→ Problem statement: Each record must be printed exactly as given.

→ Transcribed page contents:
BEGIN

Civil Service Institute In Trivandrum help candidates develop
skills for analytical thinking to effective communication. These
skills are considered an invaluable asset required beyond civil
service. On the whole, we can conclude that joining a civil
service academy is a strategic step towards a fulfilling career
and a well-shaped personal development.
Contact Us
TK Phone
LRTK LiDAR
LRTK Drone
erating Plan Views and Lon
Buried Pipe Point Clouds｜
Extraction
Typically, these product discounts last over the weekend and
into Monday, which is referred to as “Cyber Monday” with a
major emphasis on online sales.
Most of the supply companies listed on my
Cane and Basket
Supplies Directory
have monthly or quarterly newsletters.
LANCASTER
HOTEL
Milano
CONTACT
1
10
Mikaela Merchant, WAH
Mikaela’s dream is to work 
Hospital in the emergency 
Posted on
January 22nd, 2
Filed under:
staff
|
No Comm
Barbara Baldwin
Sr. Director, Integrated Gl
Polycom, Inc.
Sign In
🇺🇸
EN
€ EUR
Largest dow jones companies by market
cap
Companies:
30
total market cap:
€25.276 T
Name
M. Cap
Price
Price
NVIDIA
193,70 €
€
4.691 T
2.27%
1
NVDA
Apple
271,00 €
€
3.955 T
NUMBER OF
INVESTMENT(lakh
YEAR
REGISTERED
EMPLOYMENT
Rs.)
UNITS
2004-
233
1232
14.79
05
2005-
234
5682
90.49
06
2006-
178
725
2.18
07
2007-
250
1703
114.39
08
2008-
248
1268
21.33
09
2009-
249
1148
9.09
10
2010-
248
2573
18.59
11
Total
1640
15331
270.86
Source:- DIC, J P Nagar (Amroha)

END

→ Written answer:
Civil Service Institute In Trivandrum help candidates develop
skills for analytical thinking to effective communication. These
skills are considered an invaluable asset required beyond civil
service. On the whole, we can conclude that joining a civil
service academy is a strategic step towards a fulfilling career
and a well-shaped personal development.
Contact Us
TK Phone
LRTK LiDAR
LRTK Drone
erating Plan Views and Lon
Buried Pipe Point Clouds｜
Extraction
Typically, these product discounts last over the weekend and
into Monday, which is referred to as “Cyber Monday” with a
major emphasis on online sales.
Most of the supply companies listed on my
Cane and Basket
Supplies Directory
have monthly or quarterly newsletters.
LANCASTER
HOTEL
Milano
CONTACT
1
10
Mikaela Merchant, WAH
Mikaela’s dream is to work 
Hospital in the emergency 
Posted on
January 22nd, 2
Filed under:
staff
|
No Comm
Barbara Baldwin
Sr. Director, Integrated Gl
Polycom, Inc.
Sign In
🇺🇸
EN
€ EUR
Largest dow jones companies by market
cap
Companies:
30
total market cap:
€25.276 T
Name
M. Cap
Price
Price
NVIDIA
193,70 €
€
4.691 T
2.27%
1
NVDA
Apple
271,00 €
€
3.955 T
NUMBER OF
INVESTMENT(lakh
YEAR
REGISTERED
EMPLOYMENT
Rs.)
UNITS
2004-
233
1232
14.79
05
2005-
234
5682
90.49
06
2006-
178
725
2.18
07
2007-
250
1703
114.39
08
2008-
248
1268
21.33
09
2009-
249
1148
9.09
10
2010-
248
2573
18.59
11
Total
1640
15331
270.86
Source:- DIC, J P Nagar (Amroha)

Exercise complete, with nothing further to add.